Top of Document extract
From 1928, the electrical character description of each day was extended to include the duration of negative potential for each day. If the electrograph record failed but no precipitation had fallen, then it was assumed that the PG had remained positive; if, however, precipitation fell when there was no record, then no estimate was made, except when the missing segment was sufficiently small and any precipitation sufficiently continuous to allow reasonable interpolation.
In the OYB, a table of the greatest PG values (positive or negative) was given together with a list of when the PG was negative for prolonged periods and with only short excursions being positive. From 1936 onwards, Lerwick sent, to Edinburgh for forwarding to Oliver Gish8 in Washington, annual tables giving the annual frequency of days of character 0, 1, 2, and the monthly total duration of negative PG.
4.3 Classification by fair weather
In January 1957, the classification approach for the PG was fundamentally changed to use the weather conditions at the time of the measurement. This offered an independent classification method for identifying times with minimal local effects on the measurements (Harrison and Nicoll, 2018). An hour was regarded as having fair weather (FW) conditions if the following four conditions were fulfilled:
there were no hydrometeors
there was no low stratus cloud
there was less than three-eighths cumuliform cloud
the mean hourly wind speed was less than 8 m s−1.
Hours failing to meet the full FW criteria, but during which no hydrometeors (i.e. rain, snow, and hail) were observed, were also marked. A great advantage of this FW approach was that, since these classifications were applied to each hour individually, daily mean values could still be determined even if the day was partially disturbed. Many more daily mean values could therefore be obtained despite disturbed conditions. From January 1957 to December 1966 when both classification systems were in use, 1879 daily values were found using the FW classification system, but for only 807 d by using the daily character figure method.
Continuous air–Earth current measurements are available in the Met Office archive as tabulated data forms from July 1978 to July 1984. These are provided as hourly values in a similar manner to the PG, with values given for hours which were identified as fair weather or no hydrometeors.
Images of some Lerwick Observatory tabulated hourly record sheets from early and late in the measurements are given in Fig. 7. The early record sheet (Fig. 7a) was completed by hand, with values read directly from the electrogram trace; the later one is typewritten. In the later one (Fig. 7b), the hours which did not meet the fair weather criteria were marked with a superscript “+”. Some basic analysis, such as counting values and computing averages, is also included on the later record sheet.
Little has been written about the overall scientific importance of the Lerwick atmospheric electricity data, but it is clearly an important atmospheric dataset which deserves full digitisation and further study. In the first decade of data, the PG measurements at Lerwick corroborated those obtained simultaneously by the Carnegie on its final voyage, such for 1 December 1928 (Fig. 8a), and contributions continued to be sent to the Carnegie Institution of Washington's scientists into the late 1930s.
Bottom of Document extract
* [Task description]: According to the passage on Lerwick atmospheric electricity measurements, why did the fair weather classification produce many more daily mean values than the daily character method? Answer in one to three sentences.
Top of Source data
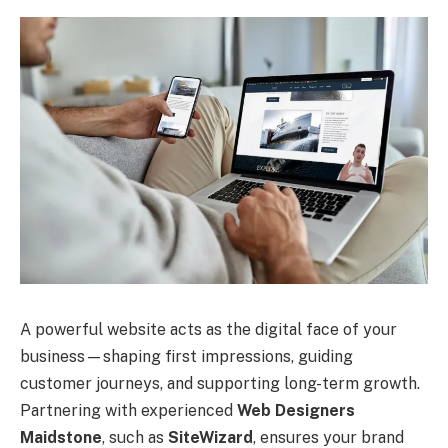
A powerful website acts as the digital face of your
business—shaping first impressions, guiding
customer journeys, and supporting long-term growth.
Partnering with experienced
Web Designers
Maidstone
, such as
SiteWizard
, ensures your brand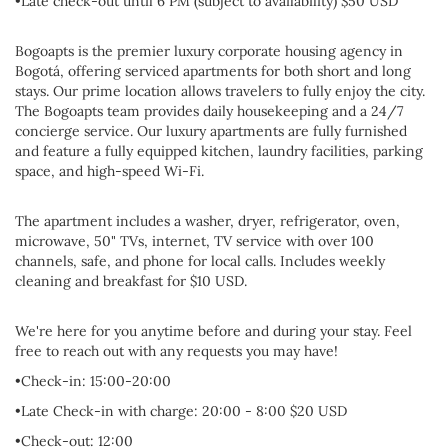
•Late check-out until 6 PM (subject to availability) $50 USD
Bogoapts is the premier luxury corporate housing agency in
Bogotá, offering serviced apartments for both short and long
stays. Our prime location allows travelers to fully enjoy the city.
The Bogoapts team provides daily housekeeping and a 24/7
concierge service. Our luxury apartments are fully furnished
and feature a fully equipped kitchen, laundry facilities, parking
space, and high-speed Wi-Fi.
The apartment includes a washer, dryer, refrigerator, oven,
microwave, 50" TVs, internet, TV service with over 100
channels, safe, and phone for local calls. Includes weekly
cleaning and breakfast for $10 USD.
We're here for you anytime before and during your stay. Feel
free to reach out with any requests you may have!
•Check-in: 15:00-20:00
•Late Check-in with charge: 20:00 - 8:00 $20 USD
•Check-out: 12:00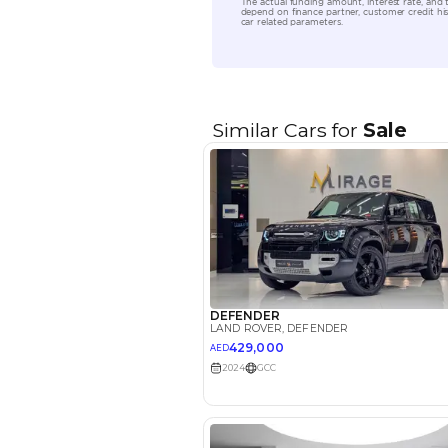
Location
EMI Calcu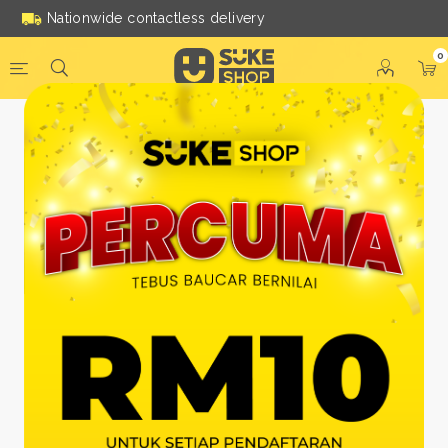
Nationwide contactless delivery
0
Be a Suke Shop Member
Today!
FACEBOOK
GOOGLE
Or With Your Email
Email:
*
Name:
*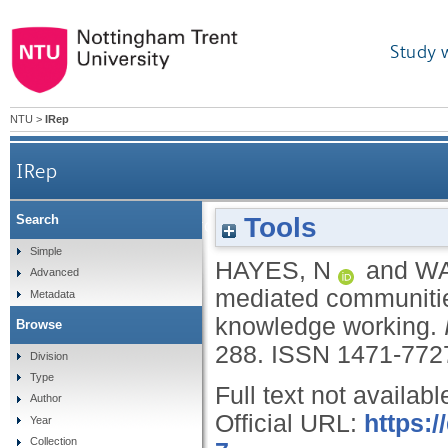
Study 
NTU
>
IRep
IRep
Tools
Search
Participation in groupware-mediated communitie
Simple
HAYES, N
and
WA
Advanced
mediated communities 
Metadata
knowledge working.
Browse
288.
ISSN 1471-772
Division
Type
Full text not availabl
Author
Official URL:
https:
Year
Collection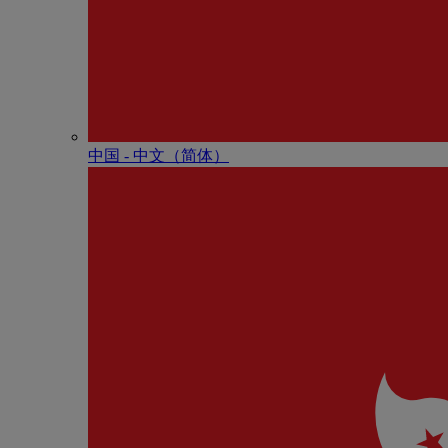
中国 - 中⽂（简体）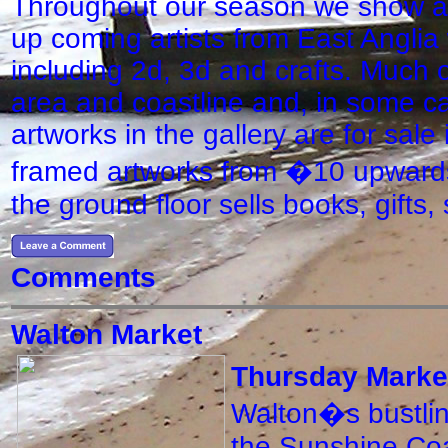
Throughout our season we show an
up coming artists from East Anglia
including 2d, 3d and crafts. Much of
area and coastline and, in some cas
artworks in the gallery are for sal
framed artworks from �10 upwards
the ground floor sells books, gifts
Comments
Walton Market
Thursday Marke
Walton�s bustling
the Sunshine Coa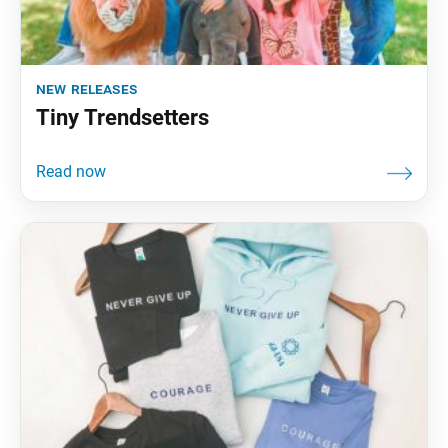
new releases
Tiny Trendsetters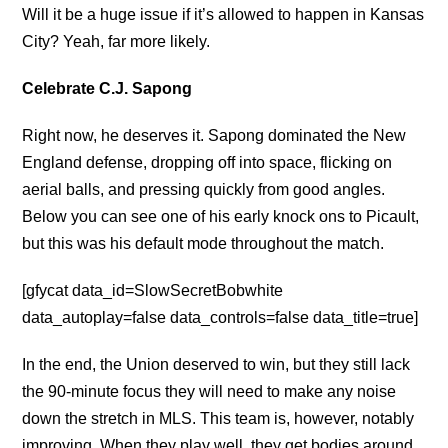
Will it be a huge issue if it’s allowed to happen in Kansas
City? Yeah, far more likely.
Celebrate C.J. Sapong
Right now, he deserves it. Sapong dominated the New
England defense, dropping off into space, flicking on
aerial balls, and pressing quickly from good angles.
Below you can see one of his early knock ons to Picault,
but this was his default mode throughout the match.
[gfycat data_id=SlowSecretBobwhite
data_autoplay=false data_controls=false data_title=true]
In the end, the Union deserved to win, but they still lack
the 90-minute focus they will need to make any noise
down the stretch in MLS. This team is, however, notably
improving. When they play well, they get bodies around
Bottom of Source data
* [Solution to the problem]: The fair weather classification was applied to each hour individually, so a daily mean value could still be determined even if part of the day was disturbed. As a result, from January 1957 to December 1966 the fair weather system gave 1879 daily values, while the daily character figure method gave values for only 807 days.